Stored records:

++++++++++++++++++++

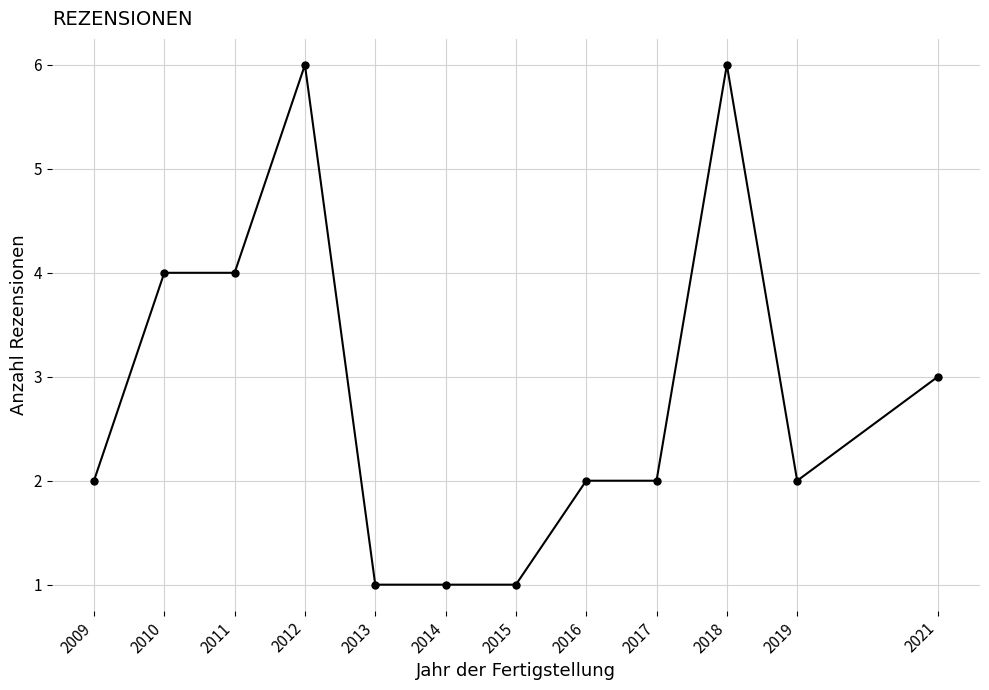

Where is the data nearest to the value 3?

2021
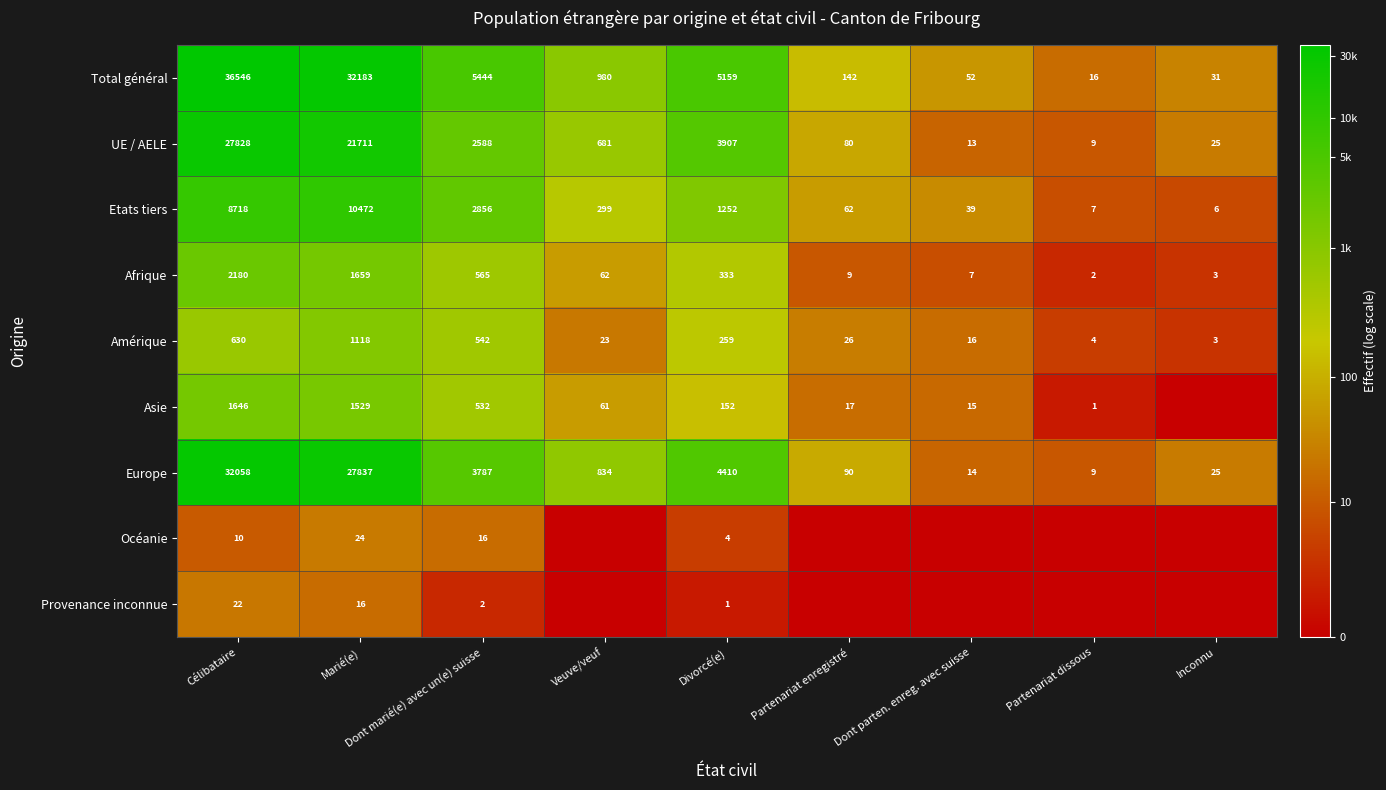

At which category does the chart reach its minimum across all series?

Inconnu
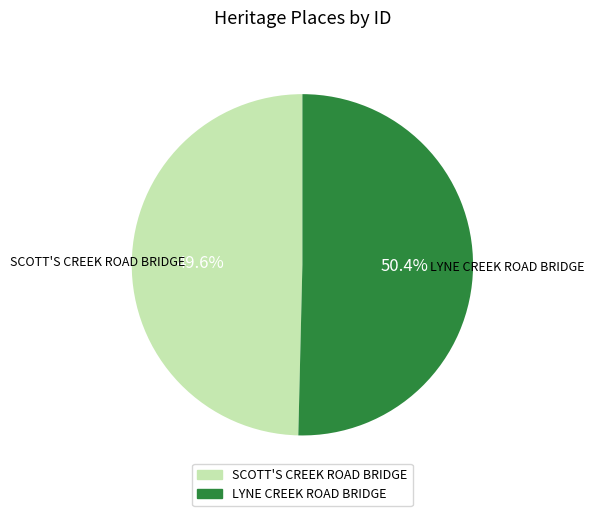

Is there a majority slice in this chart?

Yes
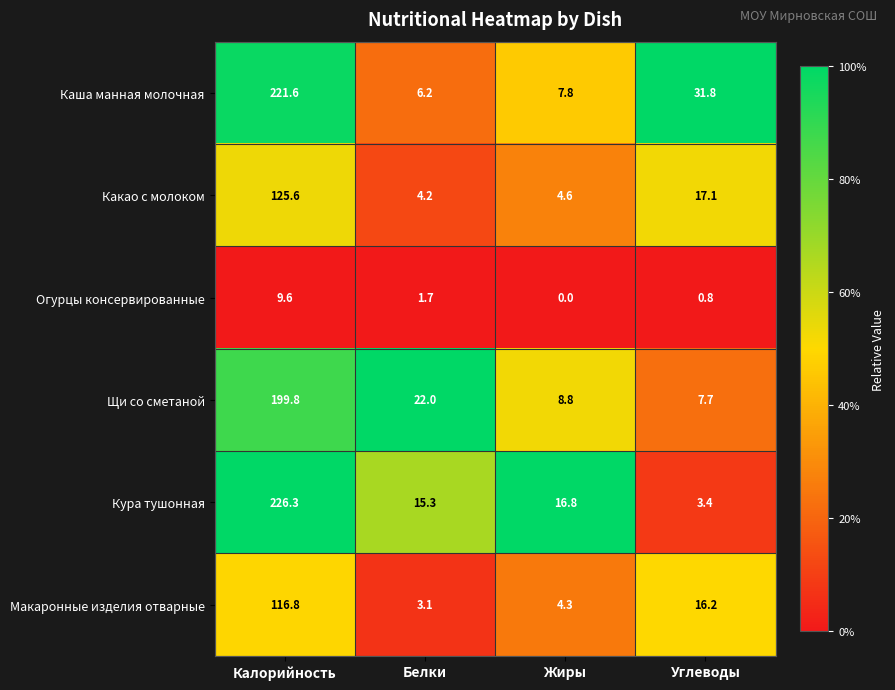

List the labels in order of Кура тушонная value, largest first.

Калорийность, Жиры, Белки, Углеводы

++++++++++++++++++++

Your instructions:
Could you reproduce the text of every record above word for word, leaving out the pictures?

Answer:
Where is the data nearest to the value 3?

2021

At which category does the chart reach its minimum across all series?

Inconnu

Is there a majority slice in this chart?

Yes

List the labels in order of Кура тушонная value, largest first.

Калорийность, Жиры, Белки, Углеводы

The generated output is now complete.